John Murray opened the Oklahoma City franchise last September. Not a handyman himself, Murray comes to the industry from a marketing and business management background.
"This is a business model," Murray said. "We set up the business to market and sell the services of these guys in a fashion that's different than your typical handyman business, which is traditionally a guy in a truck doing it for himself."
People call Murray in search of a handyman to do jobs that typically are too small to attract the interest of general contractors.
"People call us to change light bulbs, clean gutters, do kitchen remodels and all kinds of things that are sometimes considered piddly," he said.
About 80 percent of the company's business is residential, but they also do commercial work for large retailers and local businesses.
Murray currently has seven handymen working for him. Each has at least 10 years experience. He said he could probably support 15 handymen working the Oklahoma City market, which stretches from Edmond to Norman and Yukon to Choctaw.
"A good size piece of dirt," he called it.
Each of his handymen is bonded and Handyman Matters conducts full criminal background checks, including sex offenses, and a credit check. Their work is guaranteed for one year.
"The customer doesn't pay until he's satisfied. That's pretty unique in an industry that is second only to used car dealers in complaints to the Better Business Bureau," Murray said.
"We typically have packaged this thing to where the customer has recourse.
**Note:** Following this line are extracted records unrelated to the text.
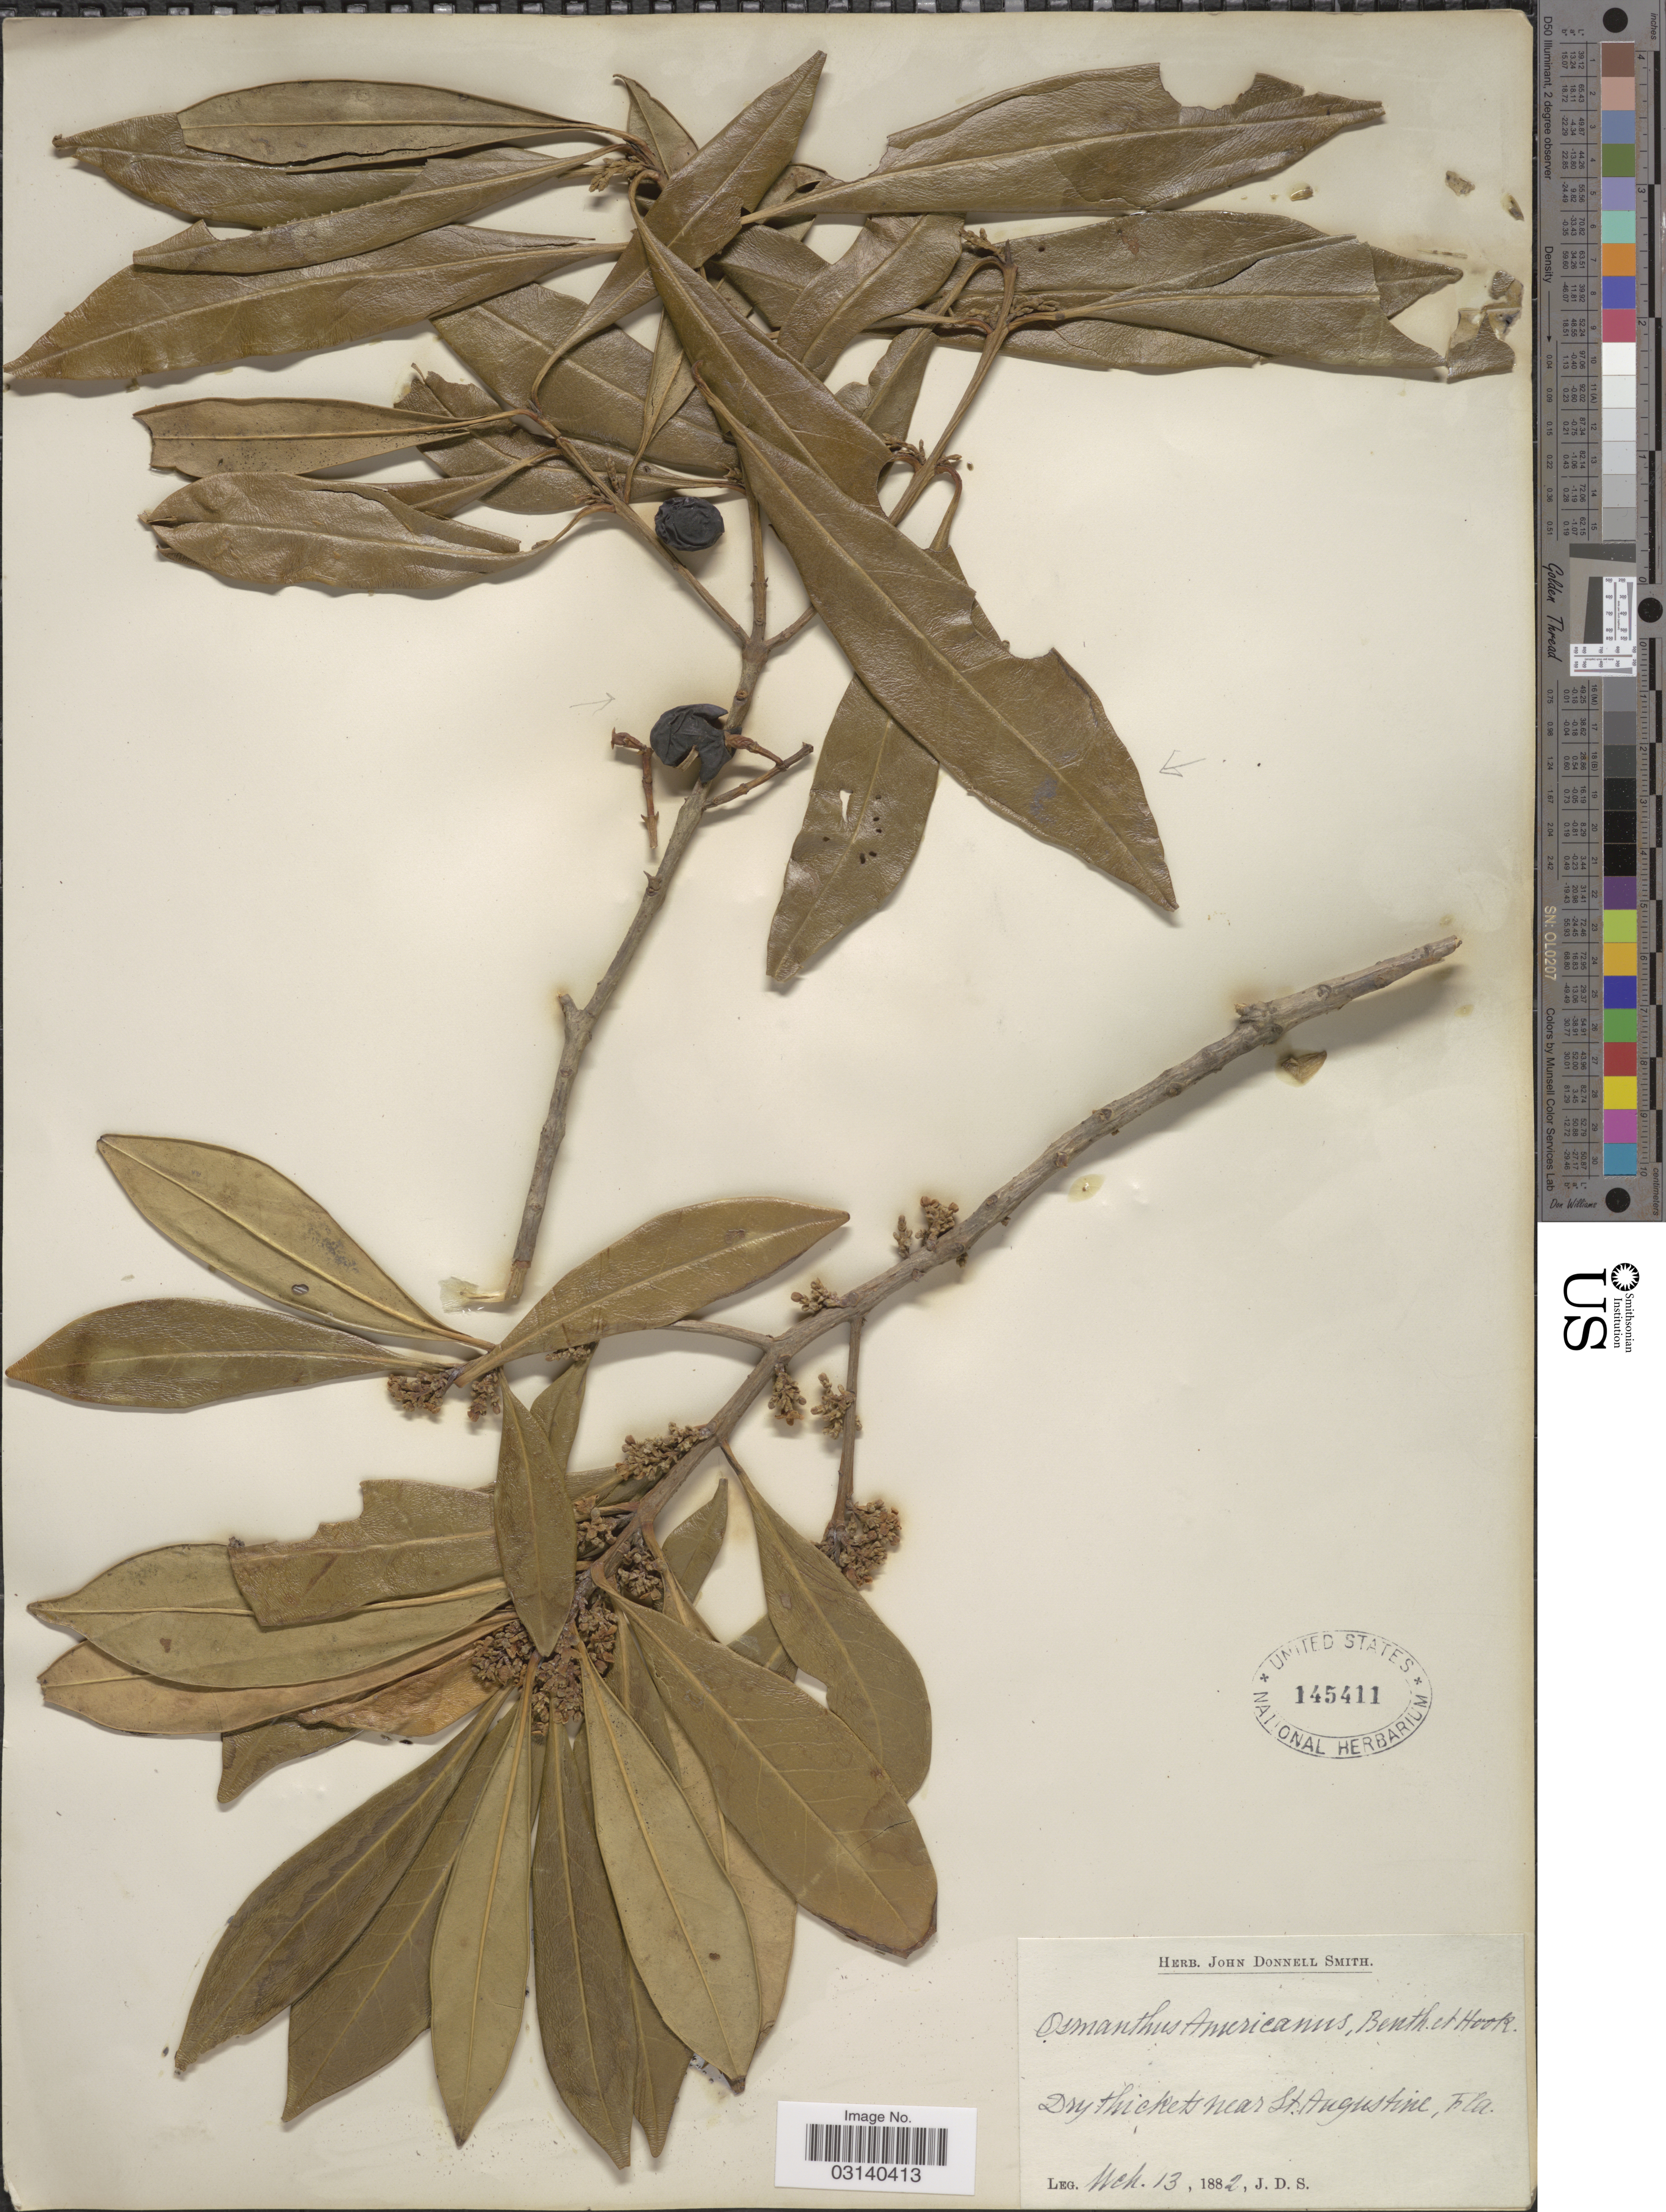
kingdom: Plantae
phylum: Tracheophyta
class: Magnoliopsida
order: Lamiales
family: Oleaceae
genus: Osmanthus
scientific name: Osmanthus americanus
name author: (L.) A. Gray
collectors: J. Donnell Smith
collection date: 1882-03-13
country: United States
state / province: Florida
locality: Dry thickets near St. Augustine, Fla.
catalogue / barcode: US 145411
We have an office and an office manager," he said. "You can call us or call our national headquarters if something isn't right, rather than chase the guy down the street as he's leaving."
Handyman labor is sold by the quarter hour and the repairmen are kept busy.
"We're selling these guys' time, and they don't have time to burn," Murray said. "They've got other jobs bumped up against the one they're doing."
Murray, 43, said he could have used the money he spent to buy the Handyman Matters franchise to open his own construction business.
"But there would have been no national presence," he said. "This way, all of the sudden I was big."
Andy Bell, president of Handyman Matters, said Murray is exactly the kind of franchise owner for whom he is looking.
"John was a great fit for our business model because he had past experience owning his own businesses, had strong marketing and business management skills and was very process oriented," Bell said. "He had the entrepreneurial bug, and since our business does not require construction experience, but rather strong marketing and management skills, he really stood out as someone that could make a difference in the community."
Bell said Handyman Matters had been interested in expanding to Oklahoma City for quite some time.
"We saw a real commitment from the mayor, local businesses and the community to revitalize the downtown," Bell said.
"The canal, the city lakes for recreation, sports facilities and the entertainment, along with the continued community commitment through the support of additional bond approval to keep developing the city's strength, has made Oklahoma City a place any national company would be proud to be a part of."